The Center for Southern Literary Arts
Last December in this space, I wrote out my Christmas list with a one-item wish: that a single nonprofit would come to the forefront and champion the local literary community. In the same way that the visual arts, live music, indie films, and theater have their advocates, so should the writer and reader.
I recently found my stocking stuffed. It wasn’t any jolly old elf slipping down the chimney, but a simple tweet: “Last Dec, @richardalley wrote in @MemphisFlyer wishing for ‘a single organization to gather these folks up and give them a home.’ So we did.”
That message was tweeted out by Molly Rose Quinn, and the “we” she mentions includes writers Jamey Hatley and Zandria Robinson. The trio have established the Center for Southern Literary Arts (CSLA) and, while still in the planning stages, those plans are bold and visionary. The mission states the CSLA “aims to cultivate the rich and diverse stories of the Memphis region by encouraging innovation in the literary arts and their adjacent economies.”
The CSLA seeks to draw writers out and into the community, bringing them together with readers to share their stories, regardless of publication credentials. “People tell stories in churches, in community organizations, at the gas station, and those stories are just as important,” says Hatley, the 2016 Prose Fellow for the National Endowment for the Arts and winner of the Rona Jaffe Foundation Writers’ Award that same year.
“It’s our collective response as friends and writers to the peril that we think the literary community is in here,” says Robinson, an urban sociologist and award-winning author. Rhodes College, where she’s an assistant professor of Sociology, was recently awarded a grant through the Andrew W. Mellon Foundation, and a portion will be put toward the CSLA’s startup.

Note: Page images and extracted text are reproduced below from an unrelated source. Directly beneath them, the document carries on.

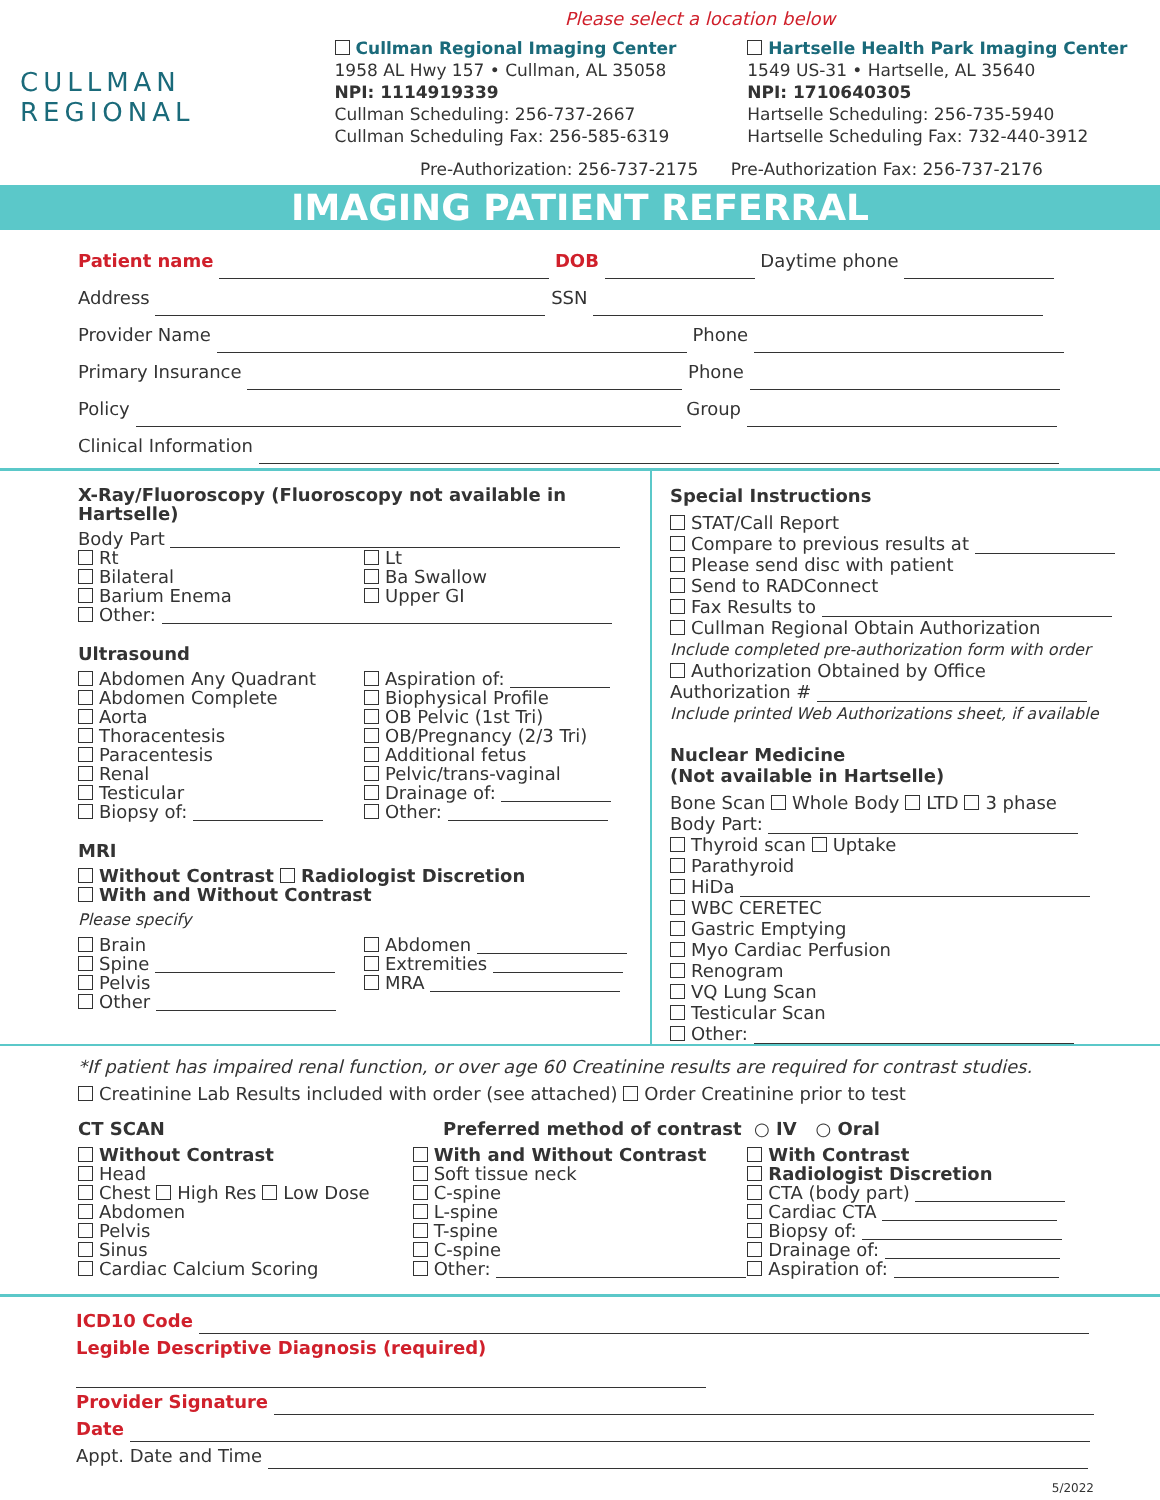Please select a location below
CULLMAN
REGIONAL
Cullman Regional Imaging Center
1958 AL Hwy 157 • Cullman, AL 35058
NPI: 1114919339
Cullman Scheduling: 256-737-2667
Cullman Scheduling Fax: 256-585-6319
Hartselle Health Park Imaging Center
1549 US-31 • Hartselle, AL 35640
NPI: 1710640305
Hartselle Scheduling: 256-735-5940
Hartselle Scheduling Fax: 732-440-3912
Pre-Authorization: 256-737-2175 Pre-Authorization Fax: 256-737-2176
IMAGING PATIENT REFERRAL
Patient name DOB Daytime phone
Address SSN
Provider Name Phone
Primary Insurance Phone
Policy Group
Clinical Information
X-Ray/Fluoroscopy (Fluoroscopy not available in Hartselle)
Body Part
Rt
Bilateral
Barium Enema
Lt
Ba Swallow
Upper GI
Other:
Ultrasound
Abdomen Any Quadrant
Abdomen Complete
Aorta
Thoracentesis
Paracentesis
Renal
Testicular
Biopsy of:
Aspiration of:
Biophysical Profile
OB Pelvic (1st Tri)
OB/Pregnancy (2/3 Tri)
Additional fetus
Pelvic/trans-vaginal
Drainage of:
Other:
MRI
Without Contrast Radiologist Discretion
With and Without Contrast
Please specify
Brain
Spine
Pelvis
Other
Abdomen
Extremities
MRA
Special Instructions
STAT/Call Report
Compare to previous results at
Please send disc with patient
Send to RADConnect
Fax Results to
Cullman Regional Obtain Authorization
Include completed pre-authorization form with order
Authorization Obtained by Office
Authorization #
Include printed Web Authorizations sheet, if available
Nuclear Medicine
(Not available in Hartselle)
Bone Scan Whole Body LTD 3 phase
Body Part:
Thyroid scan Uptake
Parathyroid
HiDa
WBC CERETEC
Gastric Emptying
Myo Cardiac Perfusion
Renogram
VQ Lung Scan
Testicular Scan
Other:
*If patient has impaired renal function, or over age 60 Creatinine results are required for contrast studies.
Creatinine Lab Results included with order (see attached) Order Creatinine prior to test
CT SCAN Preferred method of contrast ○ IV ○ Oral
Without Contrast
Head
Chest High Res Low Dose
Abdomen
Pelvis
Sinus
Cardiac Calcium Scoring
With and Without Contrast
Soft tissue neck
C-spine
L-spine
T-spine
C-spine
Other:
With Contrast
Radiologist Discretion
CTA (body part)
Cardiac CTA
Biopsy of:
Drainage of:
Aspiration of:
ICD10 Code
Legible Descriptive Diagnosis (required)
Provider Signature
Date
Appt. Date and Time
5/2022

The group was struck by the loss of the Booksellers at Laurelwood (that store will reopen soon as Novel) and with the changes at Literacy Mid-South, which, most notably, will see an indefinite hiatus of its three-year-old book festival. “At its core, it’s about returning Memphis to the literary map, reclaiming Memphis as a literary space, and making Memphis a place where professional writers can be trained up and developed and retained and thrive,” says Robinson.
The women are in the process of fund-raising with long-range goals of a permanent space for workshops, readings, and signings. Local programs — story booth and book festival, along with Christian Brothers University’s Memphis Reads initiative — tended to work as lone wolves, sometimes pulling in bookstores and the University of Memphis’ MFA writing program, but more often going it alone. The CSLA aims to stitch the community together.
“These programs that have run into obstacles or have folded, when they did exist, were so siloed, which is something we heard from so many people,” says Quinn, a native Memphian who has been in New York City the past 10 years working as a community organizer and arts administrator leading programs with literary and cultural institutions.
Though there is no physical space for the Center at the moment, there will be programming beginning with the next academic year: dinner with the arts, a multidisciplinary event featuring a chef, visual artist, and writer who discuss issues of the South; partnering with writers to facilitate workshops within a local high school; and a truncated version of their own take on the Mid-South Book Festival.
If this reader/writer could be granted one more wish, it would be for the CSLA to find a home within Crosstown Arts, at least temporarily as an incubator, while working its way through its prologue. The nonprofit that has seen the revitalization of the old Sears building is sorely lacking in literary event programming, and a partnership would be a means to an end for both organizations.
“We are geographically and strategically positioned to be a regional leader in the area,” Robinson says. “We’re looking to serve as an umbrella, collaborator, clearing house, friend, partner, supporter of other organizations with similar missions.”